In this example the LLM acts as a unified perception‑decision‑action module. The history list preserves context, while the streaming API gives the illusion of a real‑time conversation.

Pro tip: Use temperature=0 for deterministic answers (e.g., when the agent must follow strict policies) and higher values for creative brainstorming sessions.

Real‑World Use Cases and Scaling Considerations

Now that you have three concrete implementations, let’s map them to real‑world scenarios and discuss how to scale each.

1. Customer Support Chatbot (LLM‑backed)

  • Why LLM? Natural language understanding, multi‑turn context, and the ability to generate helpful articles on the fly.
  • Scaling: Deploy the agent behind an API gateway, use request‑level caching for repeated queries, and enforce rate limits to control cost.
  • Compliance: Strip personally identifiable information (PII) before sending data to the LLM.

2. Automated Meeting Scheduler (Goal‑Based)

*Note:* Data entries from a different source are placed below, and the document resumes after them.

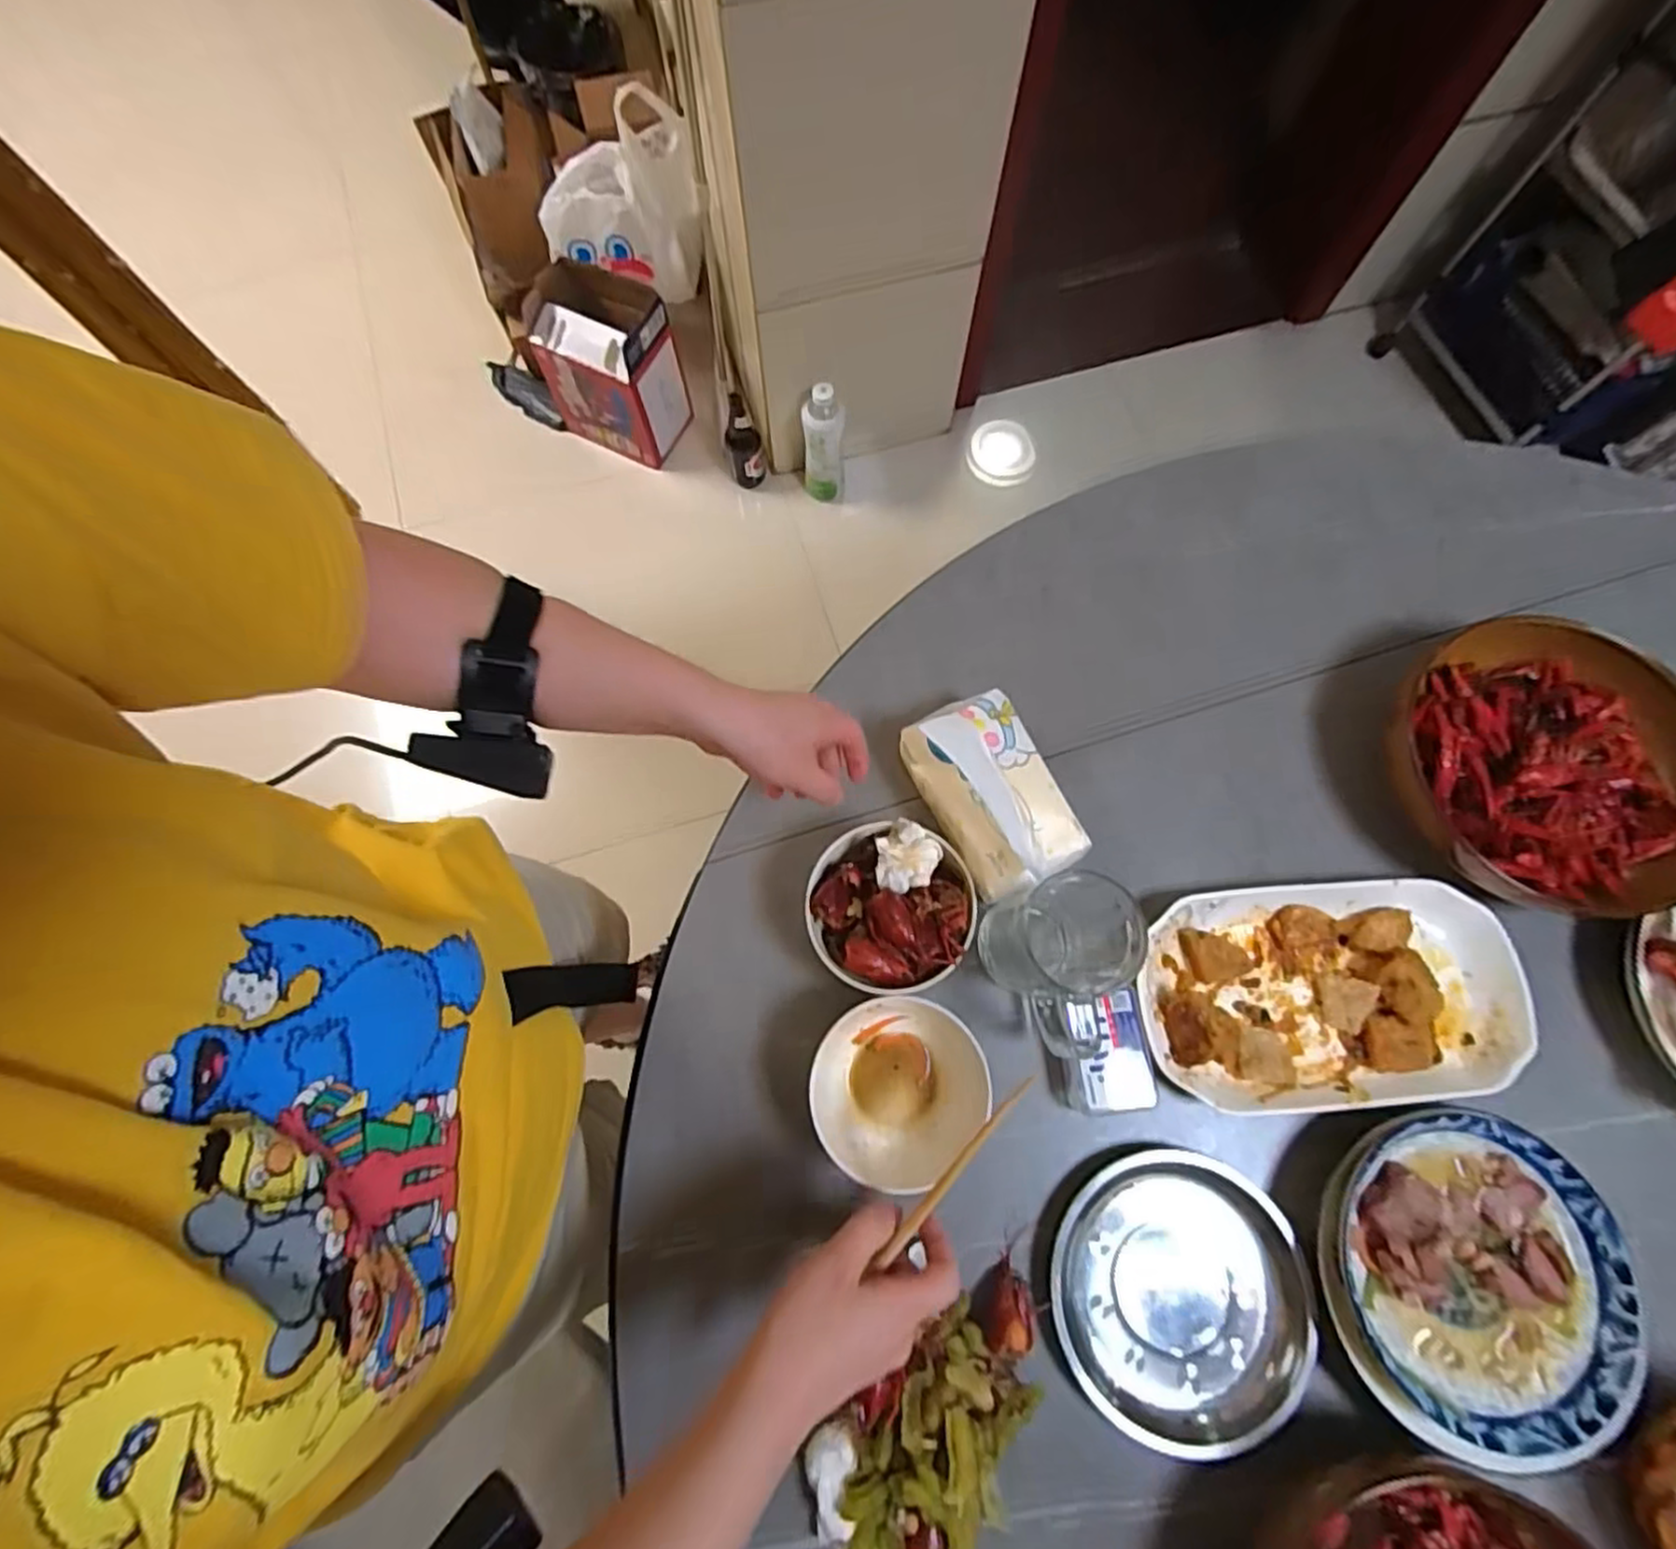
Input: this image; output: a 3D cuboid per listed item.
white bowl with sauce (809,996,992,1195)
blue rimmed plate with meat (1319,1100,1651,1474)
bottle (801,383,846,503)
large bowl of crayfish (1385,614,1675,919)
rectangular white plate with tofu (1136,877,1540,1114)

  • Why Goal‑Based? The task has a clear objective (schedule a meeting) and requires stateful interaction.
  • Scaling: Store calendar data in a relational database, expose the agent as a microservice, and integrate with calendar APIs (Google Calendar, Outlook).
  • Extensibility: Add conflict‑resolution logic or natural‑language date parsing (e.g., dateparser library).

3. Edge Device Controller (Reflex)

  • Why Reflex? Low latency, deterministic behavior, and minimal resource footprint.
  • Scaling: Compile the logic into a tiny binary (Cython or Rust) and flash it onto IoT devices.
  • Reliability: Include watchdog timers and fallback hard‑coded actions for safety‑critical environments.

Across all cases, monitor three key metrics: latency (time from perception to action), success rate (how often the goal is achieved), and cost (especially for LLM calls). Instrument your agent with logging and telemetry to keep these numbers in check.

Pro Tips for Building Robust AI Agents

Modularize Early. Keep sensor, perception, decision, and actuator code in separate classes or modules. This makes swapping a rule engine for an LLM a single import change.

Guard Against Hallucinations. When using LLMs, validate any factual claim (e.g., dates, URLs) against a trusted source before acting.

Version Your Prompts. Store prompt strings in version‑controlled files. Small wording changes can dramatically affect LLM behavior, and you’ll want to roll back if a regression appears.

Graceful Degradation. Design a fallback path (e.g., a rule‑based responder) for when the LLM service is unavailable or exceeds quota.

Conclusion

Building AI agents from scratch is less about mastering a single technology and more about mastering a pattern: sense, think, act. Starting with a reflex agent gives you a sandbox for the loop, moving to goal‑based agents introduces state and planning, and finally integrating LLMs unlocks sophisticated language understanding.

Whether you’re automating internal workflows, creating a friendly chatbot, or programming a robot, the modular architecture we covered will keep your code clean, testable, and ready for future upgrades. Keep iterating, instrument your loops, and let the agents evolve alongside your product.